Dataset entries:
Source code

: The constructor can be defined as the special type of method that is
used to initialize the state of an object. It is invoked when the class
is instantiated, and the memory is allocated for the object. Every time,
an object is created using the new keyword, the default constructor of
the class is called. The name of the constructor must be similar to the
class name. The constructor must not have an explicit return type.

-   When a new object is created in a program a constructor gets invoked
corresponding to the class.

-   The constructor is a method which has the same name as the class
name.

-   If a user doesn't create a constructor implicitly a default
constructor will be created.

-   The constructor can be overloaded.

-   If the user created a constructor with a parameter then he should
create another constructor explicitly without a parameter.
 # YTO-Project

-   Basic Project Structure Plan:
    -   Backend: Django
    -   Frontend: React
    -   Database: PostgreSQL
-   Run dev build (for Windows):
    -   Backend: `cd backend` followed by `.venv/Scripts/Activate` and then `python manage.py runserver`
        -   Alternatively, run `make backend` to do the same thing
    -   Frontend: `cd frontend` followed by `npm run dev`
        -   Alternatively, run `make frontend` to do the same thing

**TASK TO COMPLETE:**
Convert the entries from their first line up to and including the line containing "can be overloaded." into a Markdown table with the columns Row and Line. Number each row and skip blank lines.

**RESPONSE TO THE EXERCISE:**
| Row | Line |
|---|---|
| 1 | Source code |
| 2 | : The constructor can be defined as the special type of method that is |
| 3 | used to initialize the state of an object. It is invoked when the class |
| 4 | is instantiated, and the memory is allocated for the object. Every time, |
| 5 | an object is created using the new keyword, the default constructor of |
| 6 | the class is called. The name of the constructor must be similar to the |
| 7 | class name. The constructor must not have an explicit return type. |
| 8 | -   When a new object is created in a program a constructor gets invoked |
| 9 | corresponding to the class. |
| 10 | -   The constructor is a method which has the same name as the class |
| 11 | name. |
| 12 | -   If a user doesn't create a constructor implicitly a default |
| 13 | constructor will be created. |
| 14 | -   The constructor can be overloaded. |